|
Map Of Latin American Dreams By Martin Weber
|
Nearby, an acrobat in La Nina, Argentina, contorts for the camera, her sign reading, "I want to be a lawyer." In La Habana, Cuba, a teen-age girl holds a stuffed bear: "I want to marry an American." A young girl sits on the ground at Maclovio Rojas, on the Mexico/U.S. border, holding a sign saying, "I want to be a police woman." To either side of her stand two other children: One holds a toy pistol pointed at her, the other slumps in a sheepish, head-down pose.
Through the signs, Weber makes his photography a platform for his subjects to tell the viewer about themselves -- they are represented as people with goals, dreams, desires, rather than just victims. Yet, of course, pathos remains in the gap between the opportunities that we perceive these people to have and the dreams they express.

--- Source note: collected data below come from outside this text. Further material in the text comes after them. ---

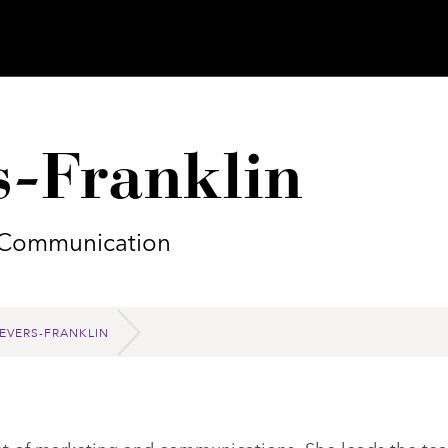
s-Franklin
d Communication
EVERS-FRANKLIN
dent of marketing and communications. She leads the te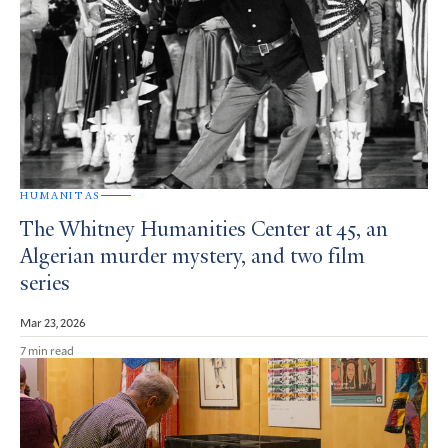
HUMANITAS
The Whitney Humanities Center at 45, an
Algerian murder mystery, and two film
series
Mar 23, 2026
7 min read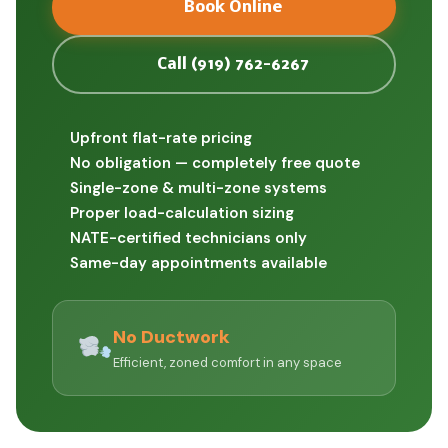
Book Online
Call (919) 762-6267
Upfront flat-rate pricing
No obligation — completely free quote
Single-zone & multi-zone systems
Proper load-calculation sizing
NATE-certified technicians only
Same-day appointments available
No Ductwork
Efficient, zoned comfort in any space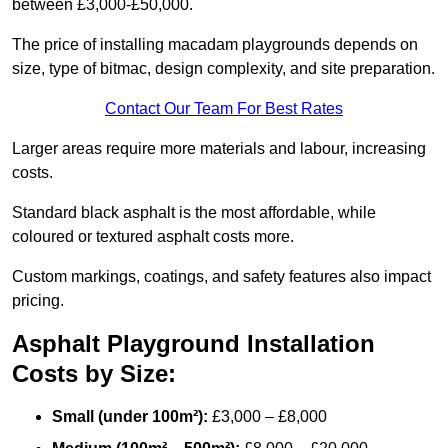
between £3,000-£50,000.
The price of installing macadam playgrounds depends on
size, type of bitmac, design complexity, and site preparation.
Contact Our Team For Best Rates
Larger areas require more materials and labour, increasing
costs.
Standard black asphalt is the most affordable, while
coloured or textured asphalt costs more.
Custom markings, coatings, and safety features also impact
pricing.
Asphalt Playground Installation
Costs by Size:
Small (under 100m²):
£3,000 – £8,000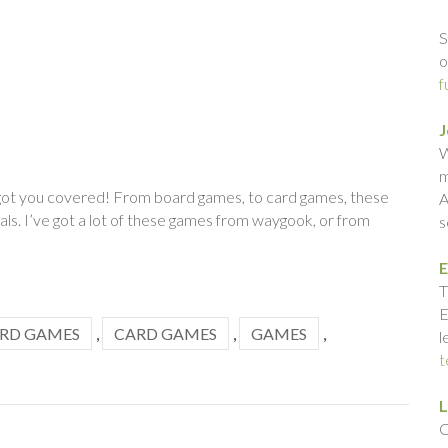
S
o
f
J
W
m
e got you covered! From board games, to card games, these
A
ls. I’ve got a lot of these games from waygook, or from
s
E
T
E
RD GAMES
,
CARD GAMES
,
GAMES
,
l
t
L
C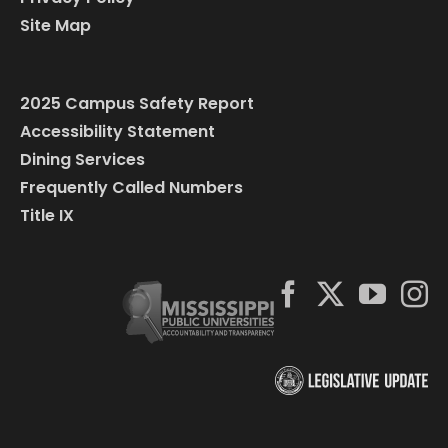
Site Map
2025 Campus Safety Report
Accessibility Statement
Dining Services
Frequently Called Numbers
Title IX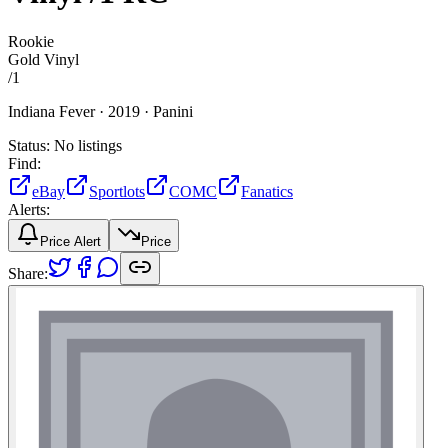
Rookie
Gold Vinyl
/
1
Indiana Fever ·
2019 ·
Panini
Status:
No listings
Find:
eBay
Sportlots
COMC
Fanatics
Alerts:
Price Alert
Price
Share: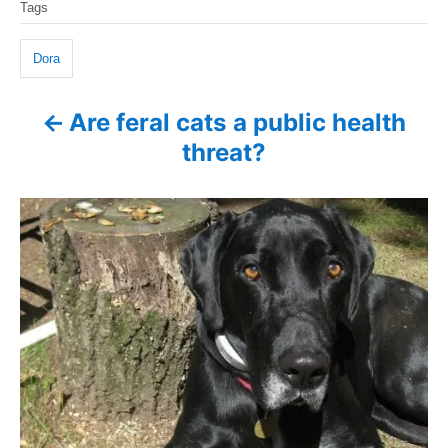
d
Tags
g
a
o
o
n
g
r
Dora
i
s
e
Are feral cats a public health
P
s
threat?
o
s
t
n
a
v
i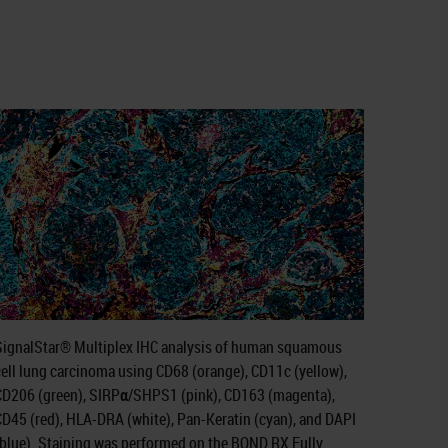
SignalStar® Multiplex IHC analysis of human squamous
ell lung carcinoma using CD68 (orange), CD11c (yellow),
CD206 (green), SIRPα/SHPS1 (pink), CD163 (magenta),
CD45 (red), HLA-DRA (white), Pan-Keratin (cyan), and DAPI
(blue). Staining was performed on the BOND RX Fully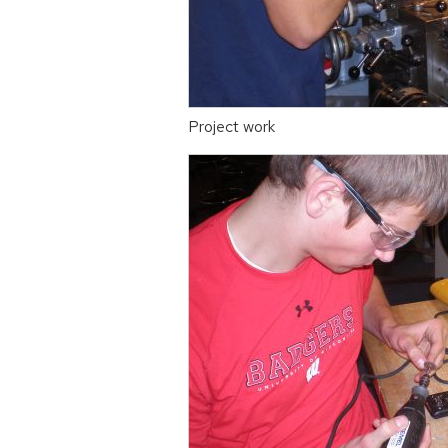
Project work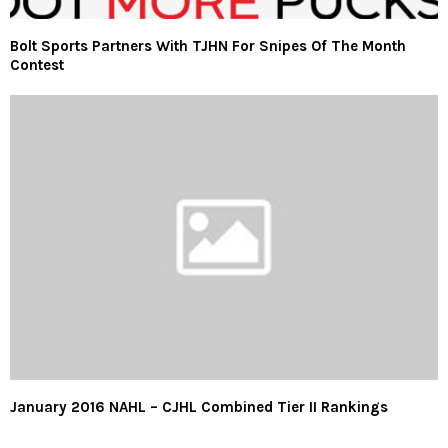
Bolt Sports Partners With TJHN For Snipes Of The Month
Contest
January 2016 NAHL – CJHL Combined Tier II Rankings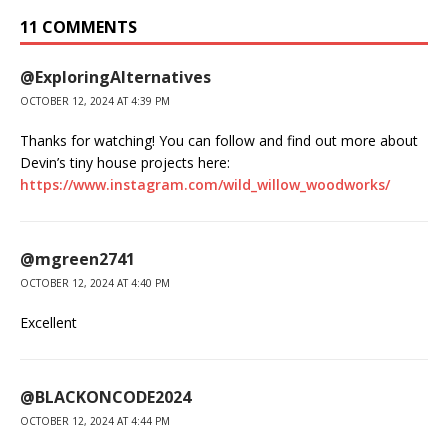
11 COMMENTS
@ExploringAlternatives
OCTOBER 12, 2024 AT 4:39 PM
Thanks for watching! You can follow and find out more about
Devin’s tiny house projects here:
https://www.instagram.com/wild_willow_woodworks/
@mgreen2741
OCTOBER 12, 2024 AT 4:40 PM
Excellent
@BLACKONCODE2024
OCTOBER 12, 2024 AT 4:44 PM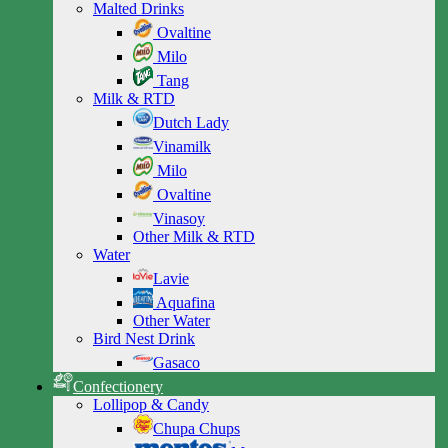
Malted Drinks
Ovaltine
Milo
Tang
Milk & RTD
Dutch Lady
Vinamilk
Milo
Ovaltine
Vinasoy
Other Milk & RTD
Water
Lavie
Aquafina
Other Water
Bird Nest Drink
Gasaco
Confectionery
Lollipop & Candy
Chupa Chups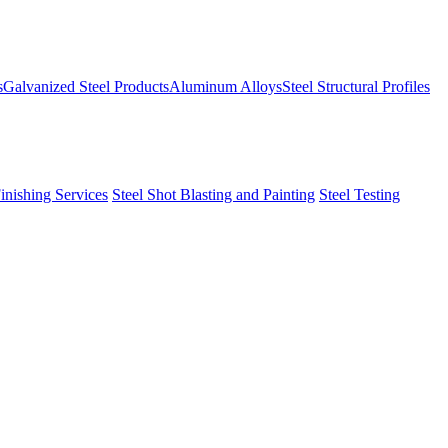
s
Galvanized Steel Products
Aluminum Alloys
Steel Structural Profiles
Finishing Services
Steel Shot Blasting and Painting
Steel Testing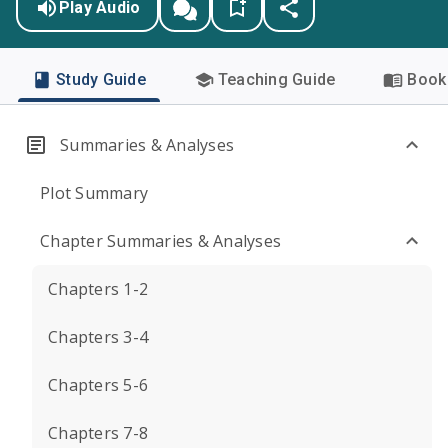
Play Audio
Study Guide
Teaching Guide
Book 
Summaries & Analyses
Plot Summary
Chapter Summaries & Analyses
Chapters 1-2
Chapters 3-4
Chapters 5-6
Chapters 7-8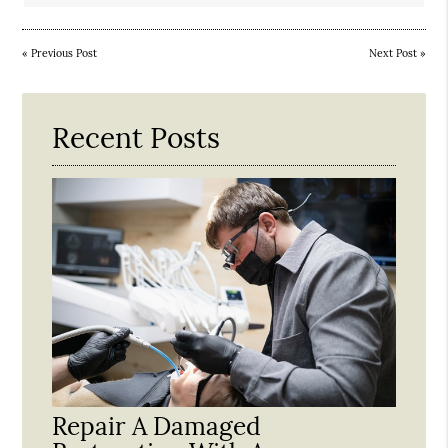
«
Previous Post
Next Post
»
Recent Posts
Repair A Damaged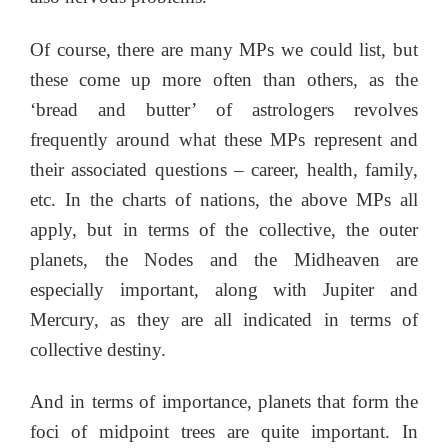
Of course, there are many MPs we could list, but
these come up more often than others, as the
‘bread and butter’ of astrologers revolves
frequently around what these MPs represent and
their associated questions – career, health, family,
etc. In the charts of nations, the above MPs all
apply, but in terms of the collective, the outer
planets, the Nodes and the Midheaven are
especially important, along with Jupiter and
Mercury, as they are all indicated in terms of
collective destiny.
And in terms of importance, planets that form the
foci of midpoint trees are quite important. In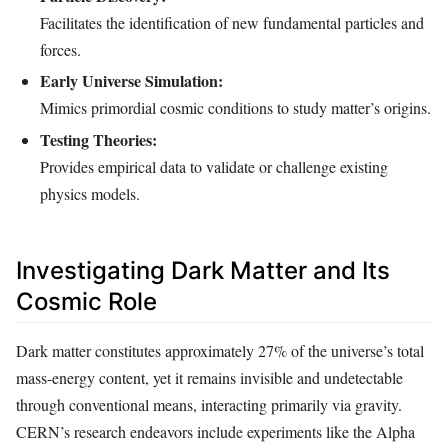
Facilitates the identification of new fundamental particles and
forces.
Early Universe Simulation:
Mimics primordial cosmic conditions to study matter’s origins.
Testing Theories:
Provides empirical data to validate or challenge existing
physics models.
Investigating Dark Matter and Its
Cosmic Role
Dark matter constitutes approximately 27% of the universe’s total
mass-energy content, yet it remains invisible and undetectable
through conventional means, interacting primarily via gravity.
CERN’s research endeavors include experiments like the Alpha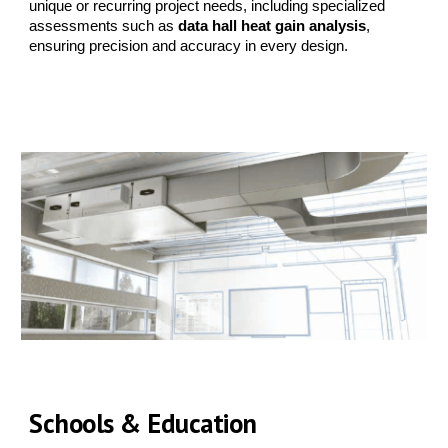
unique or recurring project needs, including specialized
assessments such as
data hall heat gain analysis
,
ensuring precision and accuracy in every design.
Schools & Education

In the gallery at Silver Eye, Weber supplies a large chalkboard for viewers, so that we too can inscribe our dreams. The juxtapositions with the artwork can prove jarring, even sickening: Where one Weber photograph depicts a mother posing with her family in Son Onofre, Colombia, her sign reading, "That they return the remains of my son Jose Luis Olivo Cardena, victim of the paras (paramilitary)," a Silver Eye visitor has written: "That I owned the Steelers."